Late have I loved thee, O Beauty so ancient and so new; late have I loved thee! For behold thou wast within me, and I outside; and I sought thee outside and in my ugliness I rushed heedlessly among the lovely things thou hast made. Thou wast with me, but I was not with thee. I was kept from thee by those things, yet had they not been in thee, they would not have been at all. Thou didst call and cry aloud, and didst force open my deafness. Thou didst gleam and shine, and didst chase away my blindness: thou didst breathe fragrance upon me, and I drew in my breath and do now pant for thee: I tasted, and now I hunger and thirst. Thou didst touch me, and I burned for thy peace. (Confessions 10.27)



Behold, O Lord, how that I am thy servant : I am thy servant, and the son of thine handmaid; thou hast broken my bonds in sunder. I will offer to thee the sacrifice of thanksgiving, and will call upon the Name of the Lord.
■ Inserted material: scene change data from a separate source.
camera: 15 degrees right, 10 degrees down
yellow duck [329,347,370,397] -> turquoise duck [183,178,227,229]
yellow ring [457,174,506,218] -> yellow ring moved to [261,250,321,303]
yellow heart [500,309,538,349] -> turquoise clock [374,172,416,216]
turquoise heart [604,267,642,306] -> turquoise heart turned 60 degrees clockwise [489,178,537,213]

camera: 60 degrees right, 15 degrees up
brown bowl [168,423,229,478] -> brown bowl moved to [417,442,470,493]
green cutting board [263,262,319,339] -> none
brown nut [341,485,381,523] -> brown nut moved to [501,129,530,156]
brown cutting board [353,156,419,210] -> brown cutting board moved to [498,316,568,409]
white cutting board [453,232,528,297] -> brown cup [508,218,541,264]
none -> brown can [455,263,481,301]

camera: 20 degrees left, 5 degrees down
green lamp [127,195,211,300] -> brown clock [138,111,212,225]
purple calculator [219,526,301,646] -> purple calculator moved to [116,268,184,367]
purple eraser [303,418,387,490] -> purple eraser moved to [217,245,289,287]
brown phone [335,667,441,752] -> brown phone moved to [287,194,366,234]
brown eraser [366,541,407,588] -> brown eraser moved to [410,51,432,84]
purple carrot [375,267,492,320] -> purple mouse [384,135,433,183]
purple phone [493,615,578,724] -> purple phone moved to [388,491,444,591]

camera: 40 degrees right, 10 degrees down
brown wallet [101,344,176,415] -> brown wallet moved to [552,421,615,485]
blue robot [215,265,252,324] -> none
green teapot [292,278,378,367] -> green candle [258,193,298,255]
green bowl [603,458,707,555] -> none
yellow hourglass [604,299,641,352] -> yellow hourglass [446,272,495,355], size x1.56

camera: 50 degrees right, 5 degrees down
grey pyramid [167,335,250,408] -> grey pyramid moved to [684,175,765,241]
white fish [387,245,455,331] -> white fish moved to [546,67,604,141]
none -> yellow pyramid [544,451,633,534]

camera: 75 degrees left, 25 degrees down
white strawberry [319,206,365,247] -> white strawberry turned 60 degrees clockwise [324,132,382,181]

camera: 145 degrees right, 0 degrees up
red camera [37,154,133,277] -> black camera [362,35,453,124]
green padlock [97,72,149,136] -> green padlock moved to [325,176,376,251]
St Augustine of Hippo (354-430)

(Ps 116:14-15; Confessions 9:1; 10:27)



To the Holy Spirit -


Breathe in me, O Holy Spirit, that my thoughts may all be holy. Act in me, O Holy Spirit, that my work, too, may be holy. Draw my heart, O Holy Spirit, that I love but what is holy. Strengthen me, O Holy Spirit, to defend all that is holy. Guard me, then, O Holy Spirit, that I always may be holy. Amen.